Obviously the profits and lobbying are interdependent. Rent-seeking occurs when companies invest profits not into product development but into manipulating regulatory environments to protect market share.

I’m not mad for the sake of Desmos here. What Texas Instruments is doing isn’t sustainable. Consumer tech is getting so good and cheap and our free alternative is getting used so widely that regulations and consumer demand are changing quickly.

Another source told The Hustle that graphing calculator sales have seen a 15% YoY decline in recent years – a trend that free alternatives like Desmos may be at least partially responsible for.

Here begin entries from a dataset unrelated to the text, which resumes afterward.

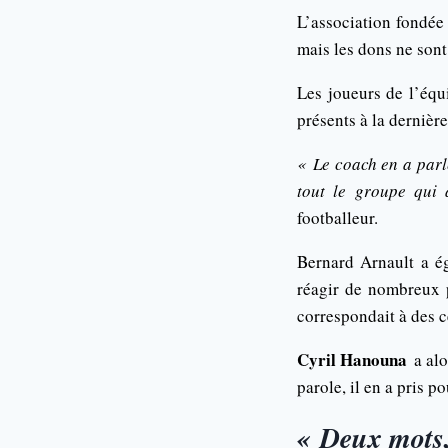
L’association fondée
mais les dons ne sont
Les joueurs de l’équ
présents à la dernièr
« Le coach en a parl
tout le groupe qui
footballeur.
Bernard Arnault a ég
réagir de nombreux p
correspondait à des 
Cyril Hanouna
a alo
parole, il en a pris p
« Deux mots,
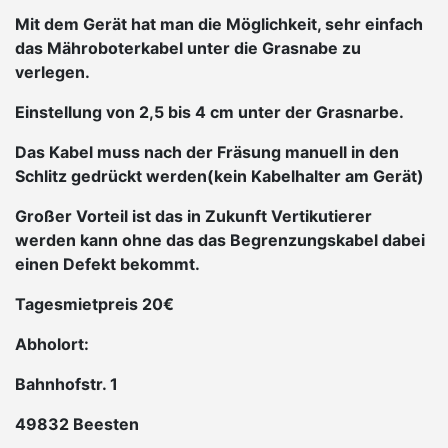
Mit dem Gerät hat man die Möglichkeit, sehr einfach
das Mähroboterkabel unter die Grasnabe zu
verlegen.
Einstellung von 2,5 bis 4 cm unter der Grasnarbe.
Das Kabel muss nach der Fräsung manuell in den
Schlitz gedrückt werden(kein Kabelhalter am Gerät)
Großer Vorteil ist das in Zukunft Vertikutierer
werden kann ohne das das Begrenzungskabel dabei
einen Defekt bekommt.
Tagesmietpreis 20€
Abholort:
Bahnhofstr. 1
49832 Beesten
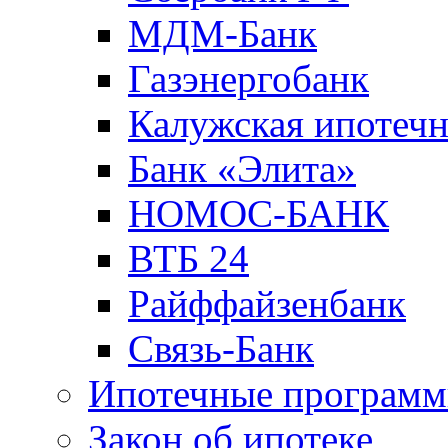
МДМ-Банк
Газэнергобанк
Калужская ипотечн
Банк «Элита»
НОМОС-БАНК
ВТБ 24
Райффайзенбанк
Связь-Банк
Ипотечные програм
Закон об ипотеке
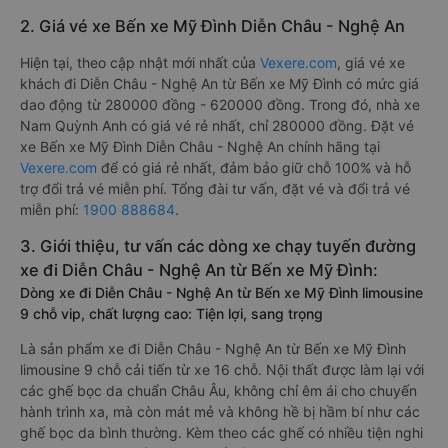
2. Giá vé xe Bến xe Mỹ Đình Diễn Châu - Nghệ An
Hiện tại, theo cập nhật mới nhất của
Vexere.com
, giá vé xe
khách đi Diễn Châu - Nghệ An từ Bến xe Mỹ Đình có mức giá
dao động từ 280000 đồng - 620000 đồng. Trong đó, nhà xe
Nam Quỳnh Anh có giá vé rẻ nhất, chỉ 280000 đồng. Đặt vé
xe Bến xe Mỹ Đình Diễn Châu - Nghệ An chính hãng tại
Vexere.com
để có giá rẻ nhất, đảm bảo giữ chỗ 100% và hỗ
trợ đổi trả vé miễn phí. Tổng đài tư vấn, đặt vé và đổi trả vé
miễn phí:
1900 888684
.
3. Giới thiệu, tư vấn các dòng xe chạy tuyến đường
xe đi Diễn Châu - Nghệ An từ Bến xe Mỹ Đình:
Dòng xe đi Diễn Châu - Nghệ An từ Bến xe Mỹ Đình limousine
9 chỗ vip, chất lượng cao: Tiện lợi, sang trọng
Là sản phẩm xe đi Diễn Châu - Nghệ An từ Bến xe Mỹ Đình
limousine 9 chỗ cải tiến từ xe 16 chỗ. Nội thất được làm lại với
các ghế bọc da chuẩn Châu Âu, không chỉ êm ái cho chuyến
hành trình xa, mà còn mát mẻ và không hề bị hầm bí như các
ghế bọc da bình thường. Kèm theo các ghế có nhiều tiện nghi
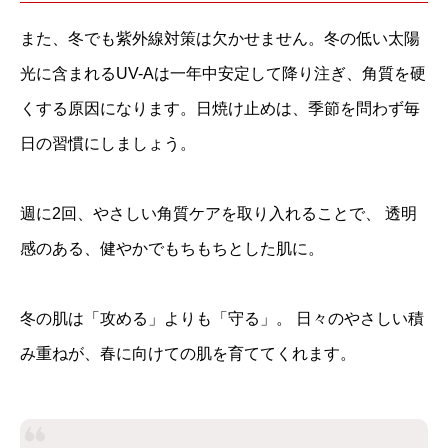
また、冬でも紫外線対策は欠かせません。冬の低い太陽
光に含まれるUV-Aは一年中安定して降り注ぎ、角質を硬
くする原因になります。日焼け止めは、季節を問わず毎
日の習慣にしましょう。
週に2回、やさしい角質ケアを取り入れることで、 透明
感のある、健やかでもちもちとした肌に。
冬の肌は「攻める」よりも「守る」。 日々のやさしい積
み重ねが、春に向けての肌を育ててくれます。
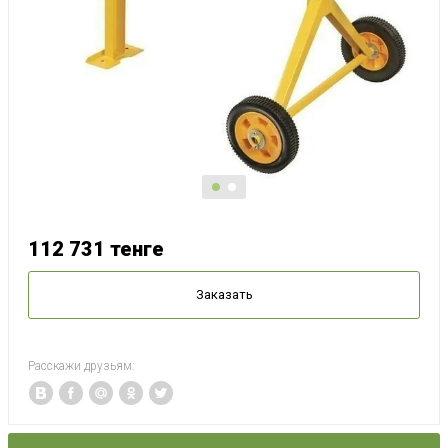
112 731
тенге
Заказать
Расскажи друзьям:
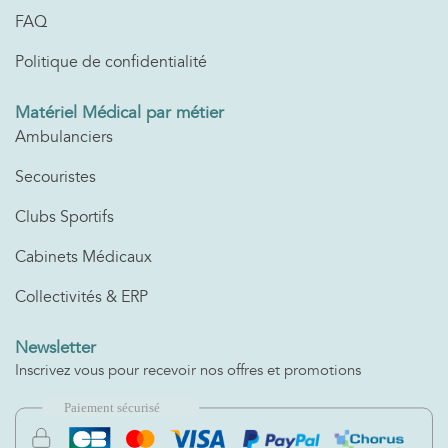
FAQ
Politique de confidentialité
Matériel Médical par métier
Ambulanciers
Secouristes
Clubs Sportifs
Cabinets Médicaux
Collectivités & ERP
Newsletter
Inscrivez vous pour recevoir nos offres et promotions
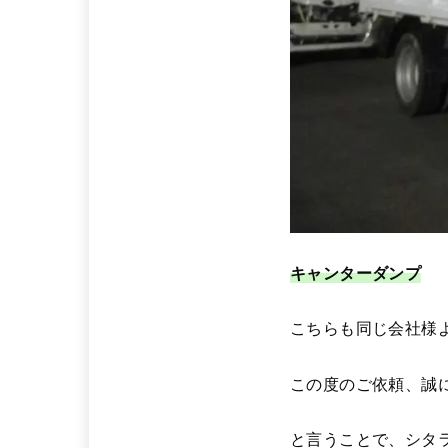
キャンターダンプ
こちらも同じ会社様よ
この度のご依頼、誠
と言うことで、シタ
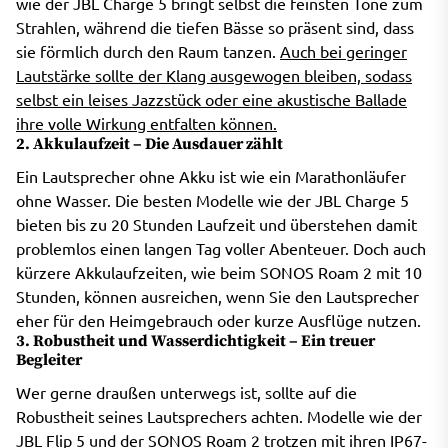
wie der JBL Charge 5 bringt selbst die feinsten Töne zum
Strahlen, während die tiefen Bässe so präsent sind, dass
sie förmlich durch den Raum tanzen.
Auch bei geringer
Lautstärke sollte der Klang ausgewogen bleiben, sodass
selbst ein leises Jazzstück oder eine akustische Ballade
ihre volle Wirkung entfalten können.
2. Akkulaufzeit – Die Ausdauer zählt
Ein Lautsprecher ohne Akku ist wie ein Marathonläufer
ohne Wasser. Die besten Modelle wie der JBL Charge 5
bieten bis zu 20 Stunden Laufzeit und überstehen damit
problemlos einen langen Tag voller Abenteuer. Doch auch
kürzere Akkulaufzeiten, wie beim SONOS Roam 2 mit 10
Stunden, können ausreichen, wenn Sie den Lautsprecher
eher für den Heimgebrauch oder kurze Ausflüge nutzen.
3. Robustheit und Wasserdichtigkeit – Ein treuer
Begleiter
Wer gerne draußen unterwegs ist, sollte auf die
Robustheit seines Lautsprechers achten. Modelle wie der
JBL Flip 5 und der SONOS Roam 2 trotzen mit ihren IP67-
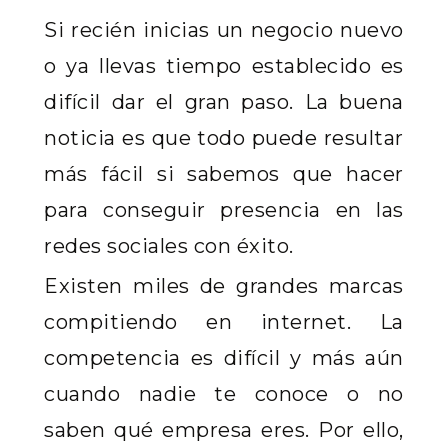
Si recién inicias un negocio nuevo
o ya llevas tiempo establecido es
difícil dar el gran paso. La buena
noticia es que todo puede resultar
más fácil si sabemos que hacer
para conseguir presencia en las
redes sociales con éxito.
Existen miles de grandes marcas
compitiendo en internet. La
competencia es difícil y más aún
cuando nadie te conoce o no
saben qué empresa eres. Por ello,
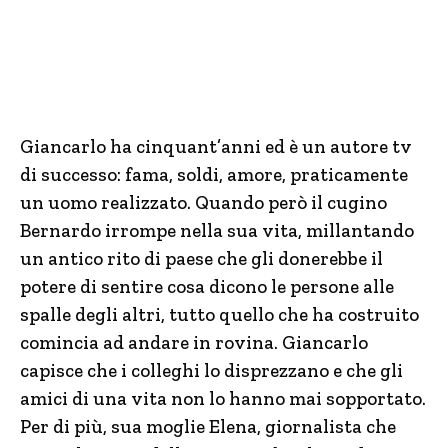
Giancarlo ha cinquant’anni ed è un autore tv
di successo: fama, soldi, amore, praticamente
un uomo realizzato. Quando però il cugino
Bernardo irrompe nella sua vita, millantando
un antico rito di paese che gli donerebbe il
potere di sentire cosa dicono le persone alle
spalle degli altri, tutto quello che ha costruito
comincia ad andare in rovina. Giancarlo
capisce che i colleghi lo disprezzano e che gli
amici di una vita non lo hanno mai sopportato.
Per di più, sua moglie Elena, giornalista che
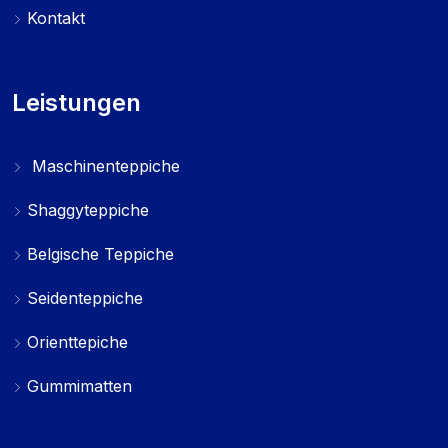
Kontakt
Leistungen
Maschinenteppiche
Shaggyteppiche
Belgische Teppiche
Seidenteppiche
Orienttepiche
Gummimatten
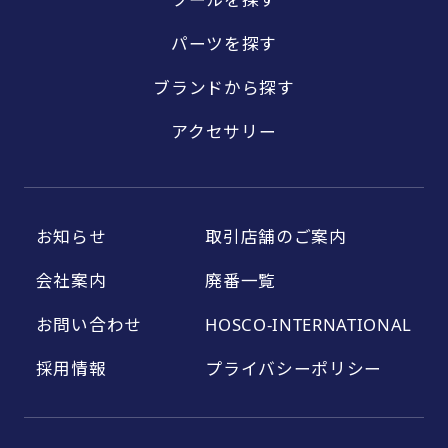
パーツを探す
ブランドから探す
アクセサリー
お知らせ
取引店舗のご案内
会社案内
廃番一覧
お問い合わせ
HOSCO-INTERNATIONAL
採用情報
プライバシーポリシー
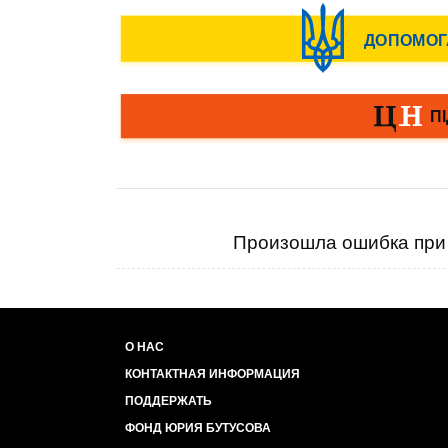
Произошла ошибка при 
О НАС
КОНТАКТНАЯ ИНФОРМАЦИЯ
ПОДДЕРЖАТЬ
ФОНД ЮРИЯ БУТУСОВА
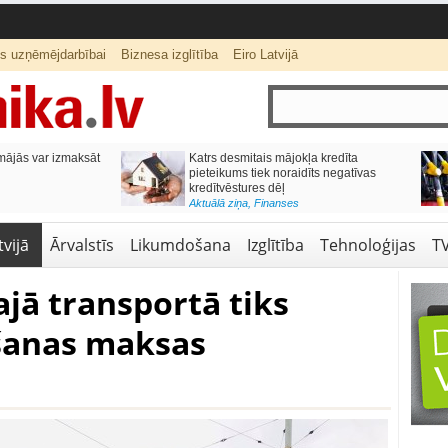
ts uzņēmējdarbībai
Biznesa izglītība
Eiro Latvijā
ās var izmaksāt
Katrs desmitais mājokļa kredīta
pieteikums tiek noraidīts negatīvas
kredītvēstures dēļ
Aktuālā ziņa
,
Finanses
vijā
Ārvalstīs
Likumdošana
Izglītība
Tehnoloģijas
T
ajā transportā tiks
šanas maksas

You’ll find our calculators embedded in over half of state-level end-of-course exams in the United States, along with the International Baccalaureate MYP exam, the digital SAT and the digital ACT.

I am mad for the sake of kids and families like this, though.

“It basically sucks,” says Marcus Grant, an 11th grader currently taking a pre-calculus course. “It was really expensive for my family. There are cheaper alternatives available, but my teacher makes [the TI calculator] mandatory and there’s no other option.”

Teachers: it was one thing to require plastic graphing calculators calculators when better and cheaper alternatives weren’t available. But it should offend your conscience to see a private company suck 50% profit margins out of the pockets of struggling families for a product that is, by objective measurements, inferior to and more expensive than its competitors.